Ho questa impressione per la prima volta nel cortile del MuseumsQuartier che riunisce diversi musei e gallerie d’arte. Uno spazio culturale moderno e pieno di vita, dove le persone si riuniscono a chiacchierare rilassandosi. Mi riposo dopo una maratona tra le opere di Schiele e mi trovo coinvolta in una discussione sull’architettura contemporanea con due studentesse.
Eva e Paula mi parlano del campus di Economia progettato dai più grandi architetti del mondo, tra cui Zaha Hadid, e di quanto sia di ispirazione studiare in una città così piena di stimoli. Non devo proprio perdere il Mumok, mi dicono. È il museo di arte contemporanea, si trova proprio qui e mi invitano a entrare con loro. Mi raccomandano di tornare di sera perché qui batte il cuore dell’arte viennese ma anche quello della nighlife.
Quando le saluto mi riprometto di scoprire anche la Vienna contemporanea ma venti minuti dopo me ne dimentico e mi tuffo nuovamente nella storia mentre un violinista suona la sua magia nel roseto del Volkspark. Trattengo i passi e mi soffermo ad ascoltare, un giapponese intraprendente mi offre la mano e improvvisiamo un valzer.
Kimi è uno scenografo, dice che si è accorto che avevo una gran voglia di danzare.
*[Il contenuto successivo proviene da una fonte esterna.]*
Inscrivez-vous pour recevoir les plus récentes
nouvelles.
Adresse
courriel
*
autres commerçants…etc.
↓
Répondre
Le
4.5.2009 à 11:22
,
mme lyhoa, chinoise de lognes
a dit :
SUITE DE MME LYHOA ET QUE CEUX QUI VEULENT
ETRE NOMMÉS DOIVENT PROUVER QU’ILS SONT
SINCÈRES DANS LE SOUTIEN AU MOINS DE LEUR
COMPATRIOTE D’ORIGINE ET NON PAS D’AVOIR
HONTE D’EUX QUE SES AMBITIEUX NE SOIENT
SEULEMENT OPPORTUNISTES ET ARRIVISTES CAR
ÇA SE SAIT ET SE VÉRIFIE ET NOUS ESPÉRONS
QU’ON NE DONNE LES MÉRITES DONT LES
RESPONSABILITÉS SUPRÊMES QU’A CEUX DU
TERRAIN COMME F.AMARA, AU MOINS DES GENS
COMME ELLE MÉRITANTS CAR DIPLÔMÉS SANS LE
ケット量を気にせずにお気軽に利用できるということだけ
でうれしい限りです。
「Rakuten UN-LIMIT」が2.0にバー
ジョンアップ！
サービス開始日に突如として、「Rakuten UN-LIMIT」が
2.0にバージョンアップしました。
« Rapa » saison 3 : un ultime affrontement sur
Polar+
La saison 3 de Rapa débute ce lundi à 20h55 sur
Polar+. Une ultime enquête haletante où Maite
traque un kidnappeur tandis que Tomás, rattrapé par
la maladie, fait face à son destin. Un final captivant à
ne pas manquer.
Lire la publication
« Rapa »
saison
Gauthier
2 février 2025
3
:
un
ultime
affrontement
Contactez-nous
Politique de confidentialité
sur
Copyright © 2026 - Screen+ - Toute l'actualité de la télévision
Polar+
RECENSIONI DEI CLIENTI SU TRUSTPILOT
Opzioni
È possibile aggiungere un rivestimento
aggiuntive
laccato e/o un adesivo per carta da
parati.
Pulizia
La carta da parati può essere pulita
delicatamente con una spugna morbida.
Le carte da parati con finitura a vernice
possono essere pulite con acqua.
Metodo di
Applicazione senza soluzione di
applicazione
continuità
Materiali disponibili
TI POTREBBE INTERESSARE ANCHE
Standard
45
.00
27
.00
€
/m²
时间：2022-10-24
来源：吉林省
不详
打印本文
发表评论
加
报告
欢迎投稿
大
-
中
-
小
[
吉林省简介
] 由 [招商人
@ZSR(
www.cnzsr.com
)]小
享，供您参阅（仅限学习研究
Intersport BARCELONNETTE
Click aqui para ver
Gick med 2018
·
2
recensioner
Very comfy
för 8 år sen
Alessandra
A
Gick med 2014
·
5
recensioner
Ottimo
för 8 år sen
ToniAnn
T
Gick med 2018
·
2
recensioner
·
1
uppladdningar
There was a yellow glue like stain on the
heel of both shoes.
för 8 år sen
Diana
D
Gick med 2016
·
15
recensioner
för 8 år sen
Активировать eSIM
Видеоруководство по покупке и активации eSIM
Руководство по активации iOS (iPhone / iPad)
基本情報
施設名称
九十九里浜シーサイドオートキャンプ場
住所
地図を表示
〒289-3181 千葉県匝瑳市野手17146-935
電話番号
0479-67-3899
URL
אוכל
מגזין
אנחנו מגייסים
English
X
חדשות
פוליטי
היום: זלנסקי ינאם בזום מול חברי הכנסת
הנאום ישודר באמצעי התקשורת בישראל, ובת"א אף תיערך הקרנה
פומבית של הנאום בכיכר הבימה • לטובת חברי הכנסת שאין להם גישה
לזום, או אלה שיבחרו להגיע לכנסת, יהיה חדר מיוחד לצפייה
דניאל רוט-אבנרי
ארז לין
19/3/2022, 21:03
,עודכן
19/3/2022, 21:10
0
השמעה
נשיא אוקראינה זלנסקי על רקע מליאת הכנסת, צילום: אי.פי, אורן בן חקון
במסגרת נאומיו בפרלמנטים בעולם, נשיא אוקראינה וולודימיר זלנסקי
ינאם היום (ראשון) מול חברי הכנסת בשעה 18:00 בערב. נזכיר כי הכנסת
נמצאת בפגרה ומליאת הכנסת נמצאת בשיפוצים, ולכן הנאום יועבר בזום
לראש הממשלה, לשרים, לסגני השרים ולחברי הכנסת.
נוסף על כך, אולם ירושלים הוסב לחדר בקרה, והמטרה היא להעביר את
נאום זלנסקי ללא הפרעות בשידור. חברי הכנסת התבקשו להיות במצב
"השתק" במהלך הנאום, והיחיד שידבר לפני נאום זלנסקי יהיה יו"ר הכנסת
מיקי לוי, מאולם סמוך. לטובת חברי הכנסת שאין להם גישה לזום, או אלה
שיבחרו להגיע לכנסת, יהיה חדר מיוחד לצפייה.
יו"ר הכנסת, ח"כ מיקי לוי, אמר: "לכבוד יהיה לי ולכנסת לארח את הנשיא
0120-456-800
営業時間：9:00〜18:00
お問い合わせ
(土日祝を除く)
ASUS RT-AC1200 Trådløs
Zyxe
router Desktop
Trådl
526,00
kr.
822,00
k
Aveva ragione, rido e mi faccio raccontare la sua città. Il suo posto preferito è la 21er Haus, un grande spazio per l’arte contemporanea dove scoprire tutte le avanguardie. All’arte tornerò a dedicarmi domani, sento che dopo il valzer la cosa giusta da fare è sedersi in un caffè davanti a una fetta di torta.
La pasticceria Demel è affollata e il piccolo spazio all’aperto è invaso dall’aroma dei cavalli della vicina Scuola di Equitazione Spagnola dell’Hofburg perciò ordino a portar via. Chiudo gli occhi e indico a caso nella vetrina, tanto vorrei assaggiare tutto! La scelta cade su una Schneeball, una deliziosa palla di pasta fritta con zucchero a velo, e su una fetta di Anne Torte, una torta al cioccolato a tre strati da leccarsi i baffi.
Mi bastare svoltare l’angolo per trovare un grande albero con panche, tavolini e sedie. Tre signore sorseggiano vino bianco, un ragazzo mi offre acqua fresca e accetta un po’ del dolcetto che sto per scartare. Dividiamo la Schneeball, la panchina e quattro chiacchiere.
Chiedo anche a Lukas qual è il suo posto preferito in città e mi parla del Fleischmarkt, l’antico quartiere greco, il posto migliore se vuoi scoprire i palazzi più belli in stile art nouveau. Mi segnala anche il Griechenbeisl, uno dei wiener beisln più famosi in città. Sono bistro dove assaggiare la cucina tipica austriaca, non puoi davvero perderteli!
Le tre signore ascoltano e vogliono partecipare. Per mangiare mi consigliano il Naschmarkt e ci andrò a pranzo qualche giorno dopo. È un mercato storico con le classiche bancarelle di frutta, verdura e formaggi ma ci sono anche decine di localini che offrono qualunque tipo di cibo ti salti in mente di assaggiare.